Get a link to read and download your free copy of our eBook here!
Chapter
2
Indoor Positioning Technologies
Computer vision is already a crucial component in several technologies. It supports self-driving cars and drivers through features like lane detection and blind spot detection. In retail, computer vision is used to count customers, find out what interests them, and recommend similar products. In industrial settings, computer vision can be used for product quality assurance at scale. Computer vision can also be used to track assets effectively, by identifying unique objects or people in the frame of a photo or video.

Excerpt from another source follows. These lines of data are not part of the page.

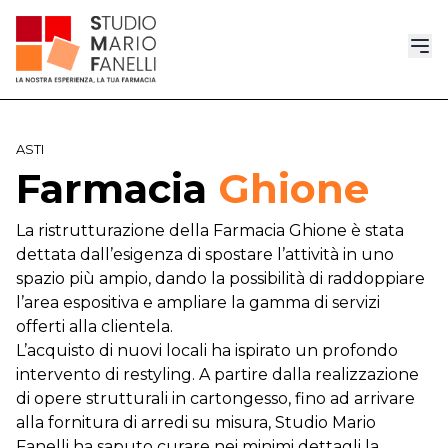
ASTI
Farmacia
Ghione
La ristrutturazione della Farmacia Ghione è stata
dettata dall’esigenza di spostare l’attività in uno
spazio più ampio, dando la possibilità di raddoppiare
l’area espositiva e ampliare la gamma di servizi
offerti alla clientela.
L’acquisto di nuovi locali ha ispirato un profondo
intervento di restyling. A partire dalla realizzazione
di opere strutturali in cartongesso, fino ad arrivare
alla fornitura di arredi su misura, Studio Mario
Fanelli ha saputo curare nei minimi dettagli la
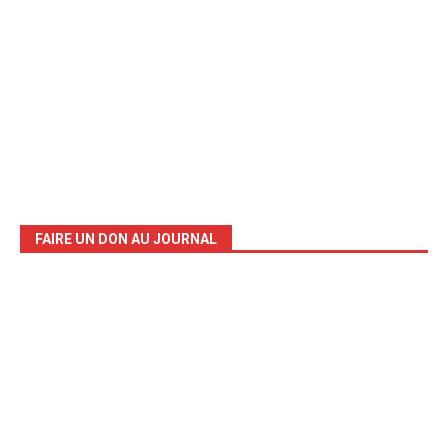
FAIRE UN DON AU JOURNAL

There are several different algorithms that can be used to implement computer vision. The first is used to determine what a picture contains. The picture is divided into many smaller squares, each of which gets assigned probabilities that correspond to the likelihood that the picture is of a certain object. Those probabilities are the result of feeding many, similar images through a machine learning model to “train” the algorithm. These probabilities are then multiplied together to calculate the probabilities of what the whole picture represents. This algorithm is used in a more complex process called Object Detection, in which the algorithm scans over the picture and detects various objects in the picture using a trained implementation of the algorithm described previously.

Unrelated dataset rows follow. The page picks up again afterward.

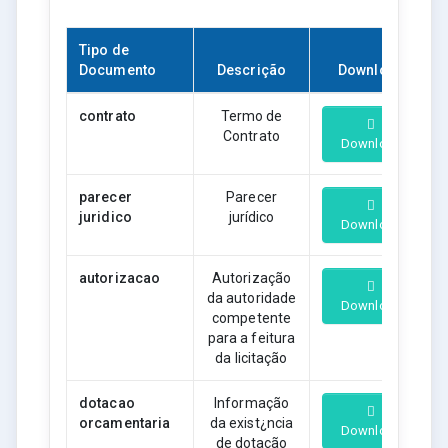
Tipo de
Documento
Descrição
Download
contrato
Termo de
Contrato
Download
parecer
Parecer
juridico
jurídico
Download
autorizacao
Autorização
da autoridade
Download
competente
para a feitura
da licitação
dotacao
Informação
orcamentaria
da exist¿ncia
Download
de dotação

The second algorithm, called Object Tracking, expands on Object Detection. Object tracking examines videos or a series of pictures using Object detection to identify objects. A tracker then traces those objects’ movement through the frames.

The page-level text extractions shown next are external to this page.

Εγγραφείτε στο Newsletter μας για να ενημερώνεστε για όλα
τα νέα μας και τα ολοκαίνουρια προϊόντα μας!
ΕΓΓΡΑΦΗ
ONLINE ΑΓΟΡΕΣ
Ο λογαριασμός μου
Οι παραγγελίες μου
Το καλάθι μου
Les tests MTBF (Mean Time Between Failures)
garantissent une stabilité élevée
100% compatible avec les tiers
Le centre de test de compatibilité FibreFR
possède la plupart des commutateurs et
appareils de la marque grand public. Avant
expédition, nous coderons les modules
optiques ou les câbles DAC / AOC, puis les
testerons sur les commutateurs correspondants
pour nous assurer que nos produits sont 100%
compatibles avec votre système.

The third algorithm, Semantic Segmentation, examines the image and assigns each pixel in the image to an object in the picture.
In terms of hardware, computer vision can be less expensive and easier to install than other solutions. In some cases, cameras that were used as a security system can be repurposed to implement asset tracking solutions. In other cases, employees can use phones to take pictures of assets’ locations. Installing a camera system for computer vision asset tracking can be comparable to the cost of most other solutions. Cameras prices for hardware and installation are comparable to the costs for other solutions.
Computer vision can be very computationally expensive compared to other asset tracking solutions. Of the three algorithms mentioned above, the first—Object Detection—takes the least computational resources and can fit the needs of asset tracking. Even still, the algorithm requires a lot of resources. To identify the object in the object, many subsets of the initial image need to be examined by the machine. Using something easily identifiable to a computer like a QR code or barcode would reduce the amount of resources required.
A computer vision asset tracking solution would have very high accuracy—limited only by the software implementation—compared to other solutions like Bluetooth or WiFi, which rely on signal strength which has low accuracy. In addition, the image itself is much more useful to a human than a signal strength value because, for example, the same image can be used for multiple interlocking IoT systems.
The main disadvantage of computer vision asset tracking is the huge data throughput. The integer-based signal strength value that a Bluetooth or WiFi solution would use is only a couple bits. A gray scale image uses 8 bits per pixel, so a 200px by 200px image would use 320 kb, which is four orders of magnitude larger. This adds a large problem to the scalability of such a solution. It requires a large amount of bandwidth to upload and download images constantly. Although this may be solved through edge computing, it also requires significant investment in software, as well as the physical and digital infrastructure to support the system.
Computer vision can provide asset tracking solutions with high accuracy and reliability. Such solutions would have advantages over other asset tracking technologies like Bluetooth and WiFi. Unfortunately, the sheer amount of data being transferred limits the use cases within which computer vision would be effective or practical.